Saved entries
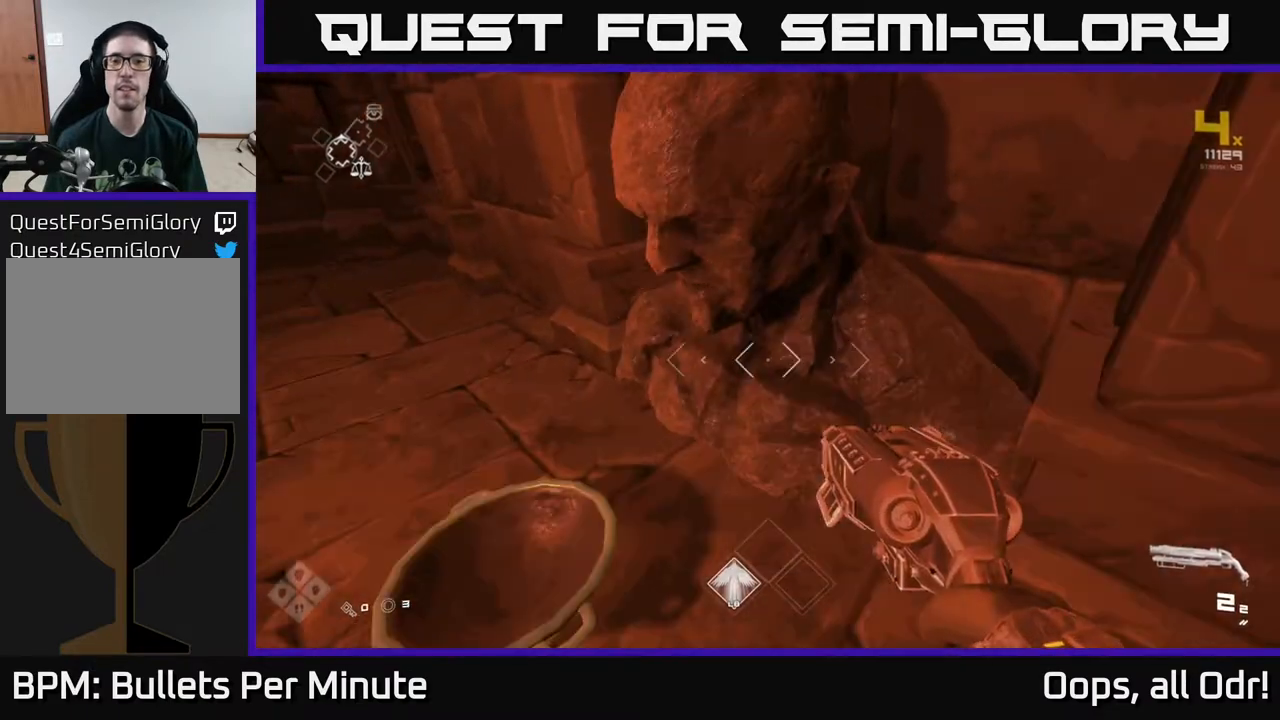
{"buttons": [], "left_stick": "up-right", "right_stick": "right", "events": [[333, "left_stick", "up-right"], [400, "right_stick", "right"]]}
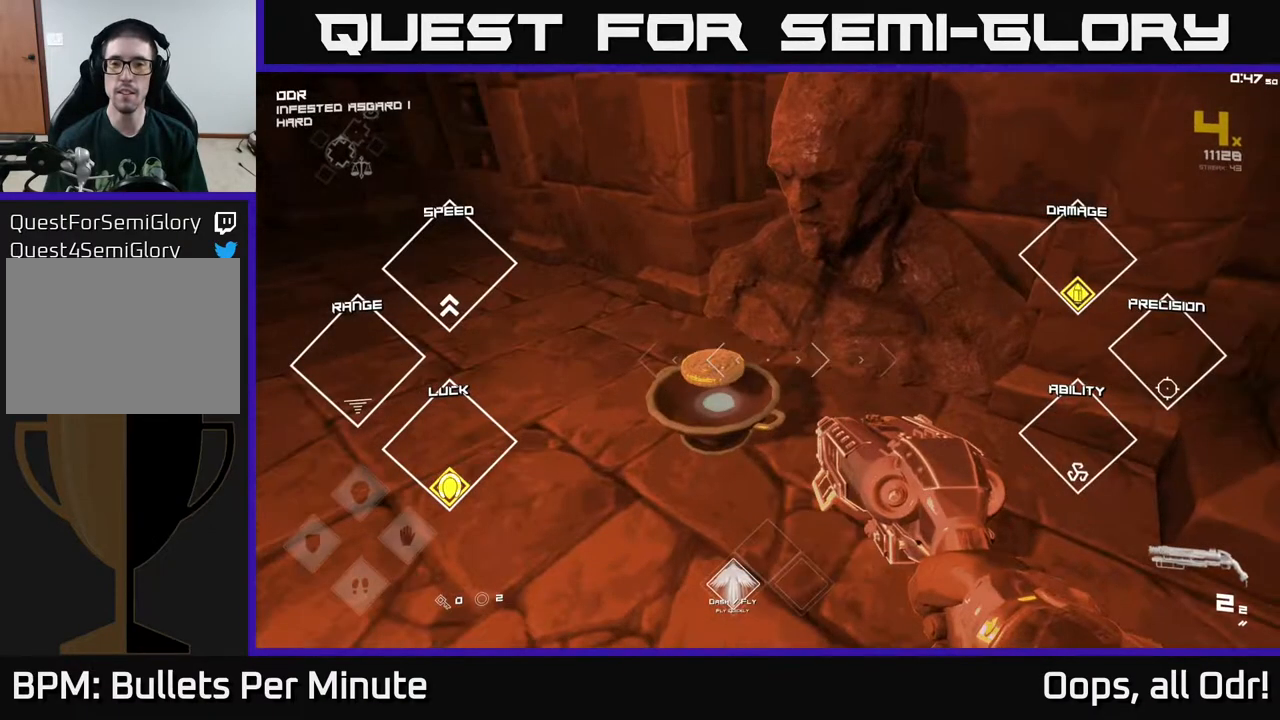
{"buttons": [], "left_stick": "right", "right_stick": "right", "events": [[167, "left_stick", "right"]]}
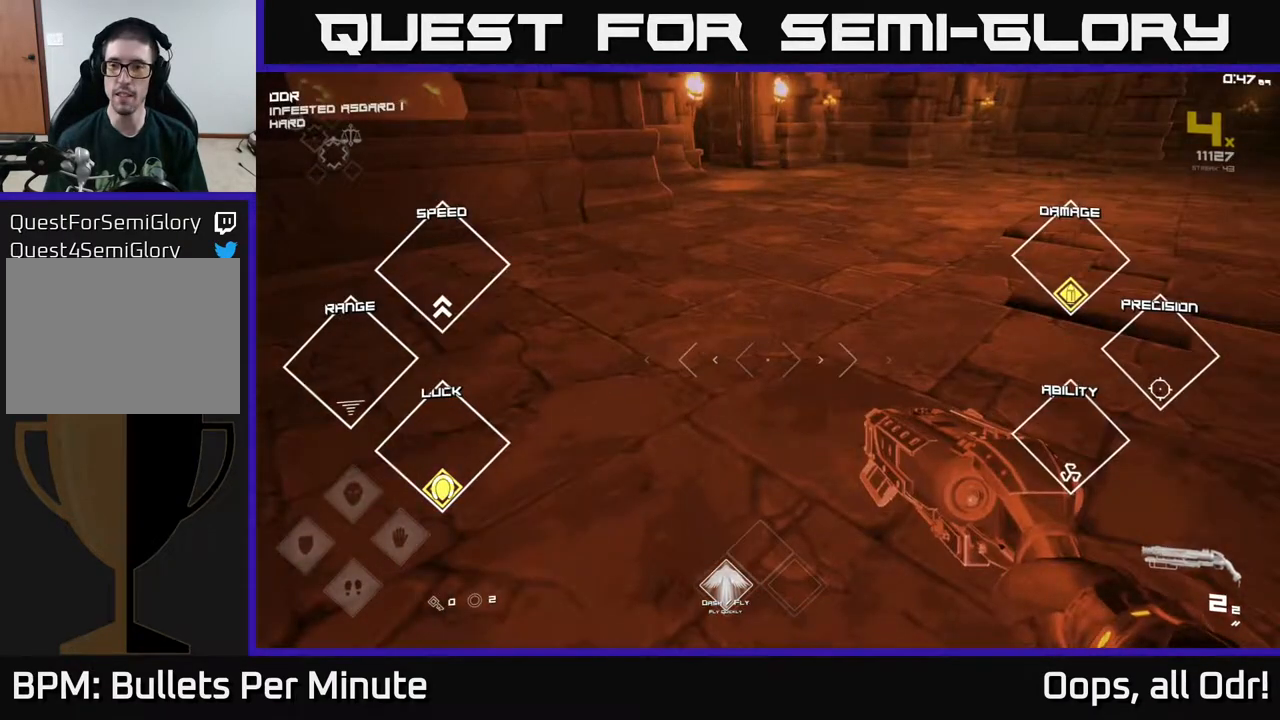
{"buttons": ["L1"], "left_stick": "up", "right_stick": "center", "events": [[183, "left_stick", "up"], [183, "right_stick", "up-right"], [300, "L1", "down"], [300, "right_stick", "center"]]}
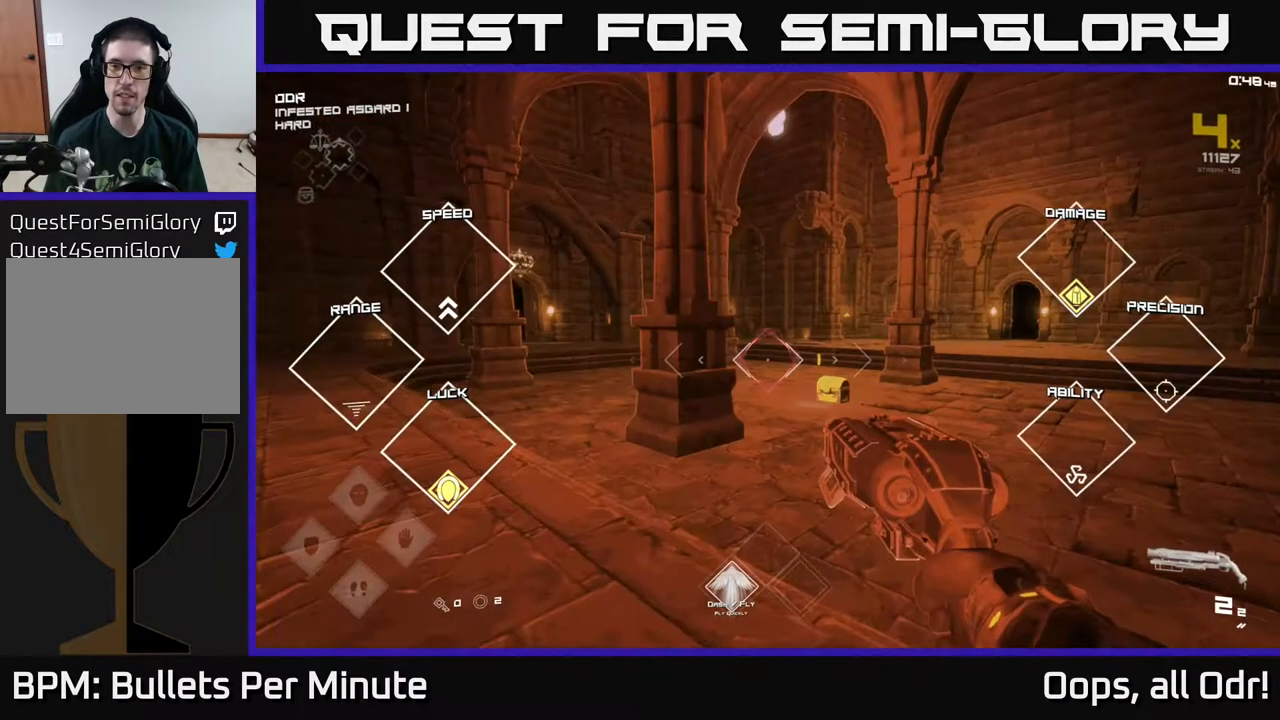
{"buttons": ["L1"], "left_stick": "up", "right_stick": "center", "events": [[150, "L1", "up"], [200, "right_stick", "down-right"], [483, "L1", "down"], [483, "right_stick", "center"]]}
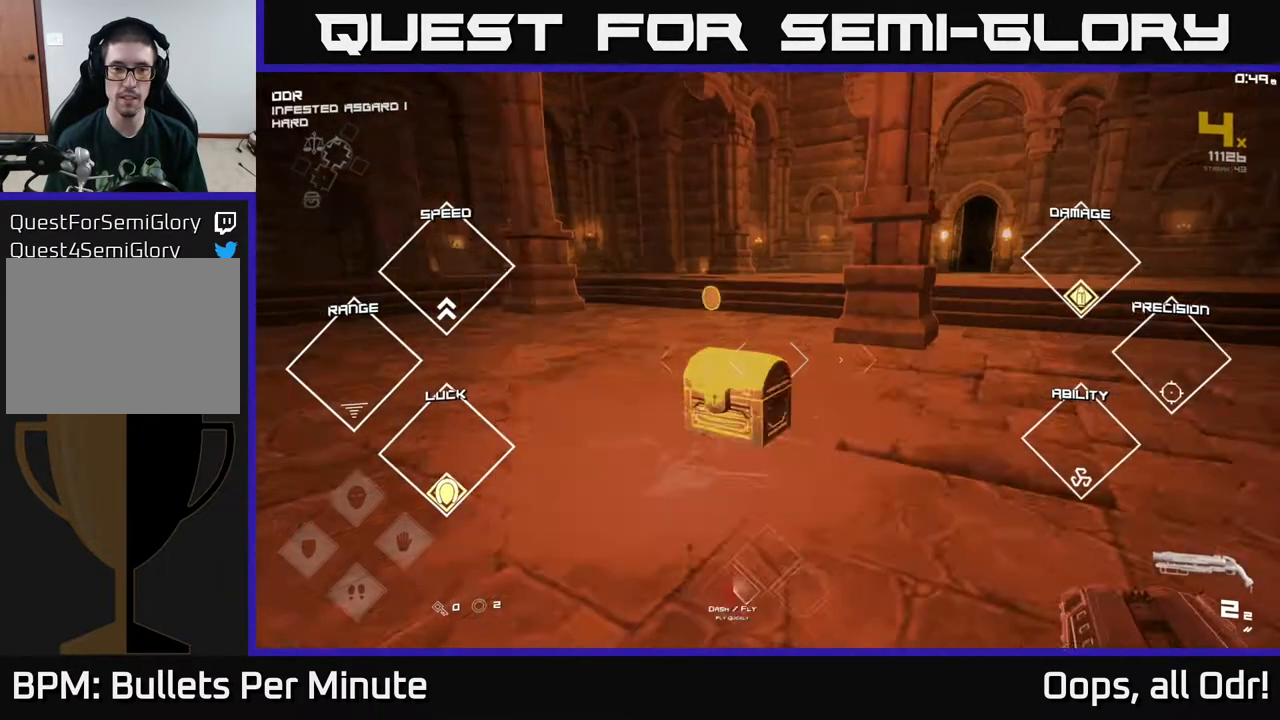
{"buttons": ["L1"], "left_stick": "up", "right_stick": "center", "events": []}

AIM OF THE EXERCISE:
Please give the entries above again exactly as written, leaving out any pictures.

RESPONSE:
{"buttons": [], "left_stick": "up-right", "right_stick": "right", "events": [[333, "left_stick", "up-right"], [400, "right_stick", "right"]]}
{"buttons": [], "left_stick": "right", "right_stick": "right", "events": [[167, "left_stick", "right"]]}
{"buttons": ["L1"], "left_stick": "up", "right_stick": "center", "events": [[183, "left_stick", "up"], [183, "right_stick", "up-right"], [300, "L1", "down"], [300, "right_stick", "center"]]}
{"buttons": ["L1"], "left_stick": "up", "right_stick": "center", "events": [[150, "L1", "up"], [200, "right_stick", "down-right"], [483, "L1", "down"], [483, "right_stick", "center"]]}
{"buttons": ["L1"], "left_stick": "up", "right_stick": "center", "events": []}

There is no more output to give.